Your task = Transcribe, starting at the line with "Laptop Radioing Session – Radio" and ending at the line with "care au organizat sâmbătă un marş", every line of the material below exactly, but leave out the pictures and anything outside that span.

Exercise material =
--- START ---

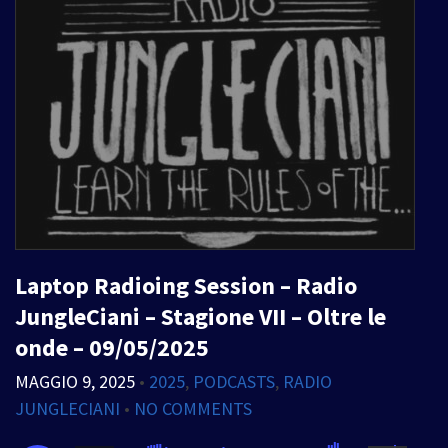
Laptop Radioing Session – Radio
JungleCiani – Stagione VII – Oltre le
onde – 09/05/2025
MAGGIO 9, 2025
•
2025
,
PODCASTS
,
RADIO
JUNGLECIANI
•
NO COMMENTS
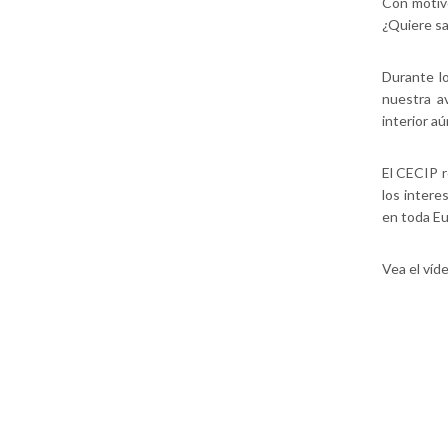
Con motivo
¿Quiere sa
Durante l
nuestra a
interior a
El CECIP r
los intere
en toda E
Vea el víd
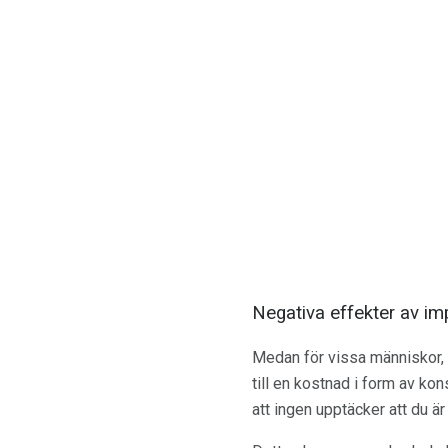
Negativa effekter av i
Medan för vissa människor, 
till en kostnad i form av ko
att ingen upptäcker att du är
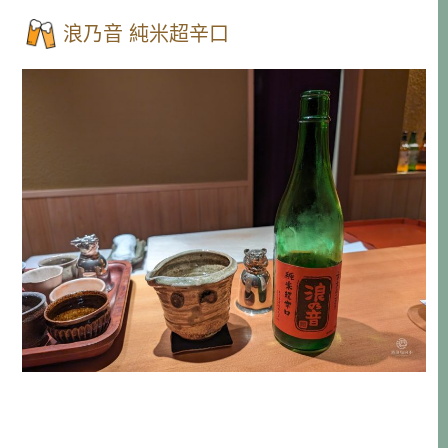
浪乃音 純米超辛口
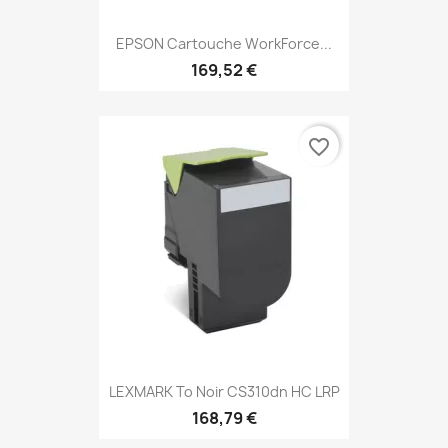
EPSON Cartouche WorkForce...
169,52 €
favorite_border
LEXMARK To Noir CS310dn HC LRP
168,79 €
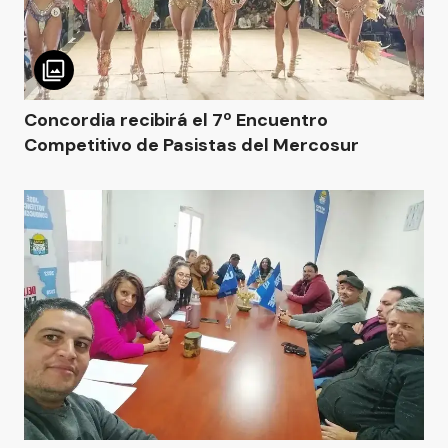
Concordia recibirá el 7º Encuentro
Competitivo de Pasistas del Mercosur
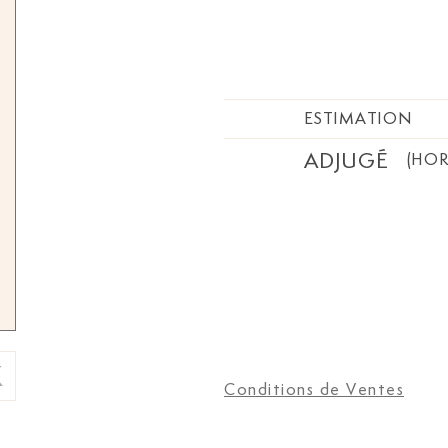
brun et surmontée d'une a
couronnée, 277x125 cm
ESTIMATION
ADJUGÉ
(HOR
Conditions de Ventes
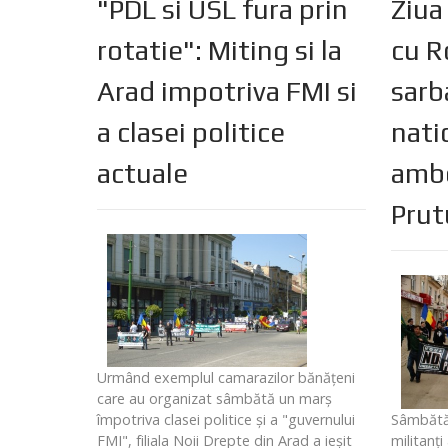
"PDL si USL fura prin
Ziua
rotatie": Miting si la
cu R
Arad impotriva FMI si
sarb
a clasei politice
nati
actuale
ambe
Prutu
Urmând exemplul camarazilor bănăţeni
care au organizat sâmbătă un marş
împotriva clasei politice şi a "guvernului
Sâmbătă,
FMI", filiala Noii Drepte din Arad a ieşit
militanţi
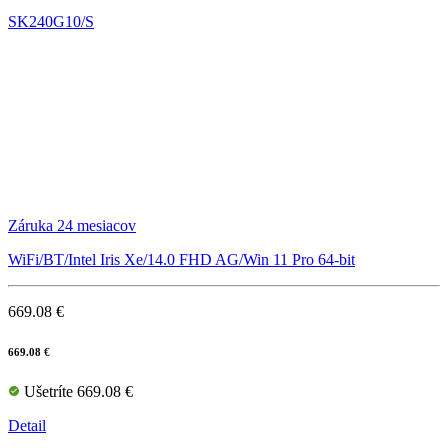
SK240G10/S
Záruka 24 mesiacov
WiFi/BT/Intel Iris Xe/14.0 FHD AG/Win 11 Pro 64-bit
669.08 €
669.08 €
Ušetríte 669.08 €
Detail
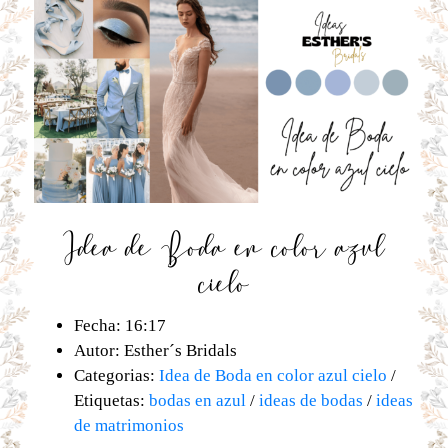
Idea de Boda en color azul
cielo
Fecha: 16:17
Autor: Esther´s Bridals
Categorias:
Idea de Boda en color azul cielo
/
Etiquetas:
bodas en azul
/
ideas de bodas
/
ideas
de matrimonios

--- END ---
--- START ---

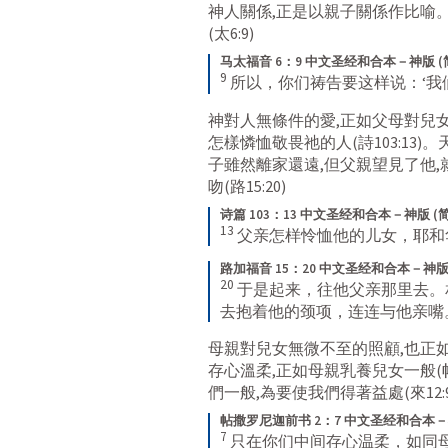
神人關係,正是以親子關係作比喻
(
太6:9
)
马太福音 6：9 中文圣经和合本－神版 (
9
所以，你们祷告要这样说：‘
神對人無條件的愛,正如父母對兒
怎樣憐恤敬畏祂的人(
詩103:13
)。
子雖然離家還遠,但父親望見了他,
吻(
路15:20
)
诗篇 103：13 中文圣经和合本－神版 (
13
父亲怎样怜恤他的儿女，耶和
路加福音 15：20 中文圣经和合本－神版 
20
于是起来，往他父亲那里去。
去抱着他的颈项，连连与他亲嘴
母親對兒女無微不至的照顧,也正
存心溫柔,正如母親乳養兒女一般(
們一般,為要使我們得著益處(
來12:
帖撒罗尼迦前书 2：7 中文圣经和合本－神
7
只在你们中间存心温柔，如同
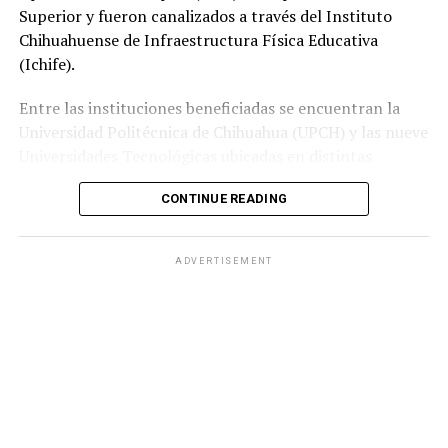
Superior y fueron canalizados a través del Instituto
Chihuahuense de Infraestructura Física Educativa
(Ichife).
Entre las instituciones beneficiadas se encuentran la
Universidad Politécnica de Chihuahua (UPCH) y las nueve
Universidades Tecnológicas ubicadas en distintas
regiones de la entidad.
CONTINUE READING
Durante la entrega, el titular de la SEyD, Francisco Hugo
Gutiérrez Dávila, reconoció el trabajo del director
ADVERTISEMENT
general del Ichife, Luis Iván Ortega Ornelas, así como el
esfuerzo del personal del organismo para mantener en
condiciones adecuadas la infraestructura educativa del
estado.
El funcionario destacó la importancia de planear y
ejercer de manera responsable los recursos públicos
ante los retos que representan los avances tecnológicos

--- END ---

Exercise answer =
Laptop Radioing Session – Radio
JungleCiani – Stagione VII – Oltre le
onde – 09/05/2025
MAGGIO 9, 2025
•
2025
,
PODCASTS
,
RADIO
JUNGLECIANI
•
NO COMMENTS
Con motivo
¿Quiere sa
Durante l
nuestra a
interior a
El CECIP r
los intere
en toda E
Vea el víd
Negativa effekter av i
Medan för vissa människor, 
till en kostnad i form av ko
att ingen upptäcker att du är
浪乃音 純米超辛口
EPSON Cartouche WorkForce...
169,52 €
favorite_border
LEXMARK To Noir CS310dn HC LRP
168,79 €
Concordia recibirá el 7º Encuentro
Competitivo de Pasistas del Mercosur
brun et surmontée d'une a
couronnée, 277x125 cm
ESTIMATION
ADJUGÉ
(HOR
Conditions de Ventes
"PDL si USL fura prin
Ziua
rotatie": Miting si la
cu R
Arad impotriva FMI si
sarb
a clasei politice
nati
actuale
ambe
Prutu
Urmând exemplul camarazilor bănăţeni
care au organizat sâmbătă un marş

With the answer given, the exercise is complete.